··· DATA EXTRACT
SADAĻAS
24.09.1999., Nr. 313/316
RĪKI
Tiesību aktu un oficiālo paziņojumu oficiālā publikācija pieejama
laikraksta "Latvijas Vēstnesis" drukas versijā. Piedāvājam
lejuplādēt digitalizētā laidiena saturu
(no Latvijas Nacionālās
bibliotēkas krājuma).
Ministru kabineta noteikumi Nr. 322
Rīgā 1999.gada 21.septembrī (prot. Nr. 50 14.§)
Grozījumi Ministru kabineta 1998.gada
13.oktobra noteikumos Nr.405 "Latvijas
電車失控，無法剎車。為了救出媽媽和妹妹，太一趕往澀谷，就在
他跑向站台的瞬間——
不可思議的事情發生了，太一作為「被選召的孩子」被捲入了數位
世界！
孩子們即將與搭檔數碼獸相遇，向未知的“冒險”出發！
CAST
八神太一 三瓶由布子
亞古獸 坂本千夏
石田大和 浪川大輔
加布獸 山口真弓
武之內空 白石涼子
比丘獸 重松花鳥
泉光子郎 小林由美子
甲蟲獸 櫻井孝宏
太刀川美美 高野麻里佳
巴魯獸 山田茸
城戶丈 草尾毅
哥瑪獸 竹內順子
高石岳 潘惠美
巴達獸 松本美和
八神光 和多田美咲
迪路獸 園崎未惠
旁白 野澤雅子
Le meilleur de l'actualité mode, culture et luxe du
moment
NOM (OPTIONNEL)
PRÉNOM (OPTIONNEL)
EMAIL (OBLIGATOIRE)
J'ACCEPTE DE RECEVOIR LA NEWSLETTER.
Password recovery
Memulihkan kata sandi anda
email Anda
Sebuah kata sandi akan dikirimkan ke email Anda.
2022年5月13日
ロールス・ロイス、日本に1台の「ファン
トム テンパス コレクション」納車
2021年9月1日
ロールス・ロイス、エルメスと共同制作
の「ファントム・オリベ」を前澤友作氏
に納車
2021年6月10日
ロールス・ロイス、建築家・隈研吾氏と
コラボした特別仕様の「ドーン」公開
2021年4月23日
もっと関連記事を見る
······
Repeat all the entries above without altering anything.

SADAĻAS
24.09.1999., Nr. 313/316
RĪKI
Tiesību aktu un oficiālo paziņojumu oficiālā publikācija pieejama
laikraksta "Latvijas Vēstnesis" drukas versijā. Piedāvājam
lejuplādēt digitalizētā laidiena saturu
(no Latvijas Nacionālās
bibliotēkas krājuma).
Ministru kabineta noteikumi Nr. 322
Rīgā 1999.gada 21.septembrī (prot. Nr. 50 14.§)
Grozījumi Ministru kabineta 1998.gada
13.oktobra noteikumos Nr.405 "Latvijas
電車失控，無法剎車。為了救出媽媽和妹妹，太一趕往澀谷，就在
他跑向站台的瞬間——
不可思議的事情發生了，太一作為「被選召的孩子」被捲入了數位
世界！
孩子們即將與搭檔數碼獸相遇，向未知的“冒險”出發！
CAST
八神太一 三瓶由布子
亞古獸 坂本千夏
石田大和 浪川大輔
加布獸 山口真弓
武之內空 白石涼子
比丘獸 重松花鳥
泉光子郎 小林由美子
甲蟲獸 櫻井孝宏
太刀川美美 高野麻里佳
巴魯獸 山田茸
城戶丈 草尾毅
哥瑪獸 竹內順子
高石岳 潘惠美
巴達獸 松本美和
八神光 和多田美咲
迪路獸 園崎未惠
旁白 野澤雅子
Le meilleur de l'actualité mode, culture et luxe du
moment
NOM (OPTIONNEL)
PRÉNOM (OPTIONNEL)
EMAIL (OBLIGATOIRE)
J'ACCEPTE DE RECEVOIR LA NEWSLETTER.
Password recovery
Memulihkan kata sandi anda
email Anda
Sebuah kata sandi akan dikirimkan ke email Anda.
2022年5月13日
ロールス・ロイス、日本に1台の「ファン
トム テンパス コレクション」納車
2021年9月1日
ロールス・ロイス、エルメスと共同制作
の「ファントム・オリベ」を前澤友作氏
に納車
2021年6月10日
ロールス・ロイス、建築家・隈研吾氏と
コラボした特別仕様の「ドーン」公開
2021年4月23日
もっと関連記事を見る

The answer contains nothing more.